Review article

Integrated pest management approaches for two major carrot pests - the carrot root fly and carrot cyst nematode

2022, 23 (1)   p. 69-81

Helena Viric Gasparic, Andrej Jurkovic, Darija Lemic


Carrots are among the top ten vegetable crops in the world, with an annual world production of about 428 million tonnes grown on about 11.5 million hectares. The investment per unit area is not high and with good cultivation techniques yields of up to 50 t/ha can be achieved, together with major economic benefits from winter cultivation.

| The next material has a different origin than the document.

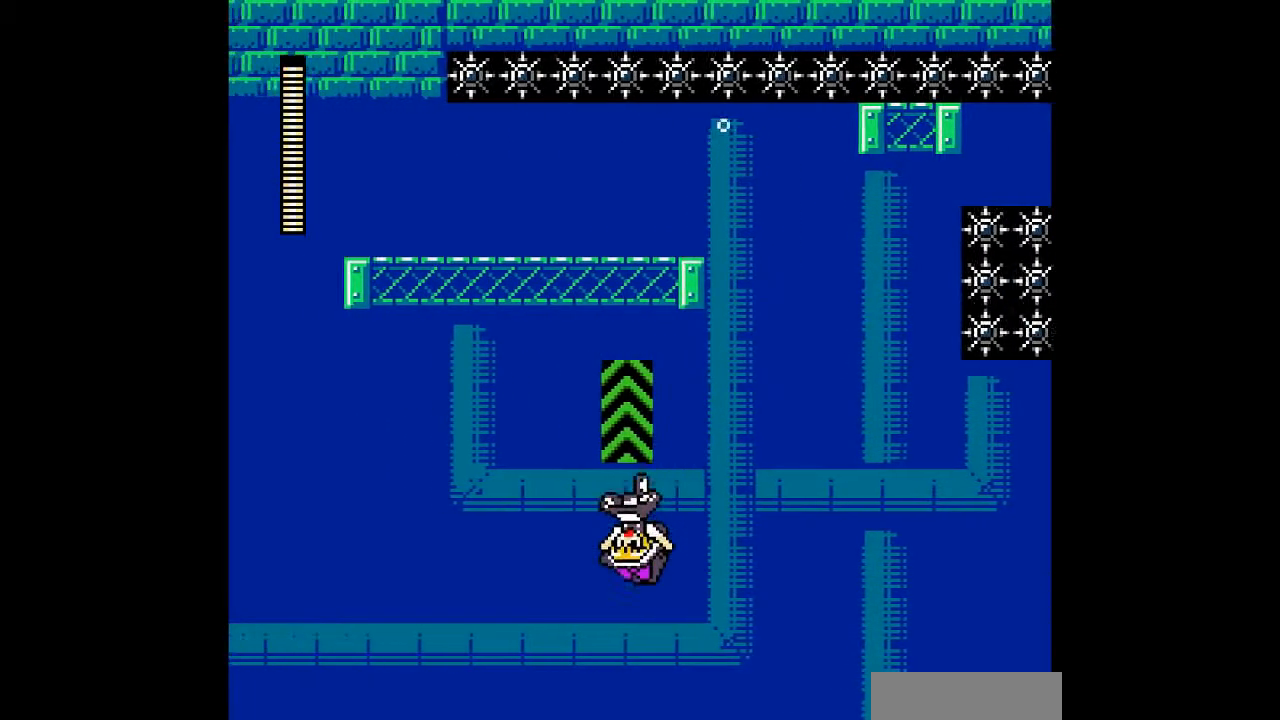
{"buttons": ["DPAD_LEFT"], "events": [[67, "DPAD_LEFT", "up"], [233, "DPAD_LEFT", "down"]]}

During the growing season, carrots are susceptible to numerous pests. The most important are the carrot root fly (Psila rosae, Fabricius), whose root-feeding fly larvae reside in the soil or plant tissue, and the carrot cyst nematode (Heterodera carotae Jones), which is responsible for the decline of carrots in many countries and requires strict sanitation measures if crops are infected. As insecticides become less available in Europe, the appropriate use of non-chemical methods in integrated pest management (IPM) needs to be emphasised, highlighting the importance of developing new tolerant varieties. This review addresses the approaches to monitor and predict the occurrence of two important carrot pests and the main control measures according to the strategies of IPM.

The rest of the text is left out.